A utilização das Práticas Integrativas e Complementares na Atenção Primária à Saúde (APS) para usuários com necessidades em Saúde Mental torna-se ferramenta ou estratégia de cuidado ampliado, ou seja, não atua como substituição ao tratamento farmacológico ou ao tratamento psiquiátrico e psicoterápico. Estudos realizados na APS apresentam melhoras na qualidade de vida dos usuários submetidos às PICS, não somente nas Unidades Básicas de Saúde (UBS), mas também nos Centros de Atenção Psicossocial – CAPS.

Diferentes tipos de pesquisas apresentaram resultados favoráveis à aplicação das Práticas Integrativas e Complementares para usuários de saúde mental da Rede de Atenção Psicossocial – RAPS. Apesar do potencial desmedicalizante, integral, singular e humanizador da PICS e da sua capacidade de instrumentalizar o atendimento ao sofrimento psíquico, precisa de mais valorização e atuação na assistência à saúde. As PICS são reconhecidas como importantes por potencializar as ações de Saúde Mental desenvolvidas no nível primário de atenção, mas não devem ser as únicas possibilidades de cuidado em Saúde Mental.

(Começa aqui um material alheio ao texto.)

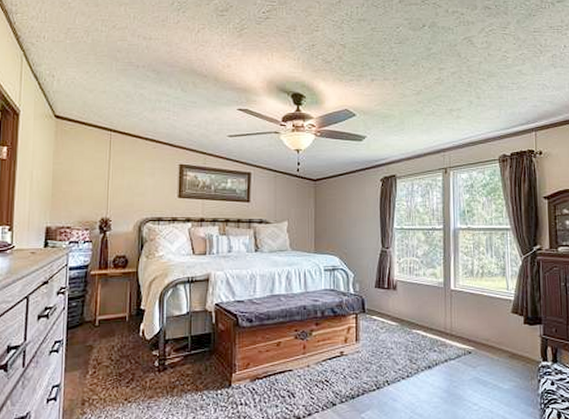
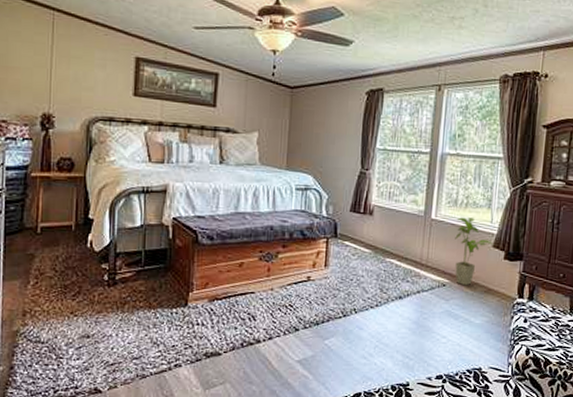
house plant: none [474,286,512,352] -> present [455,217,493,286]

Assim, é importante reforçar que a sua inserção no cuidado a pessoas com transtornos mentais não altera ou substitui o protocolo de cuidados farmacológicos e/ou psicoterapêuticos.

A realização das Práticas Integrativas e Complementares devem ser devidamente registrados nos instrumentais do Ministério da Saúde na APS, dos quais destacamos a Ficha de Atendimento Individual e a Ficha de Procedimento do eSUS-AB.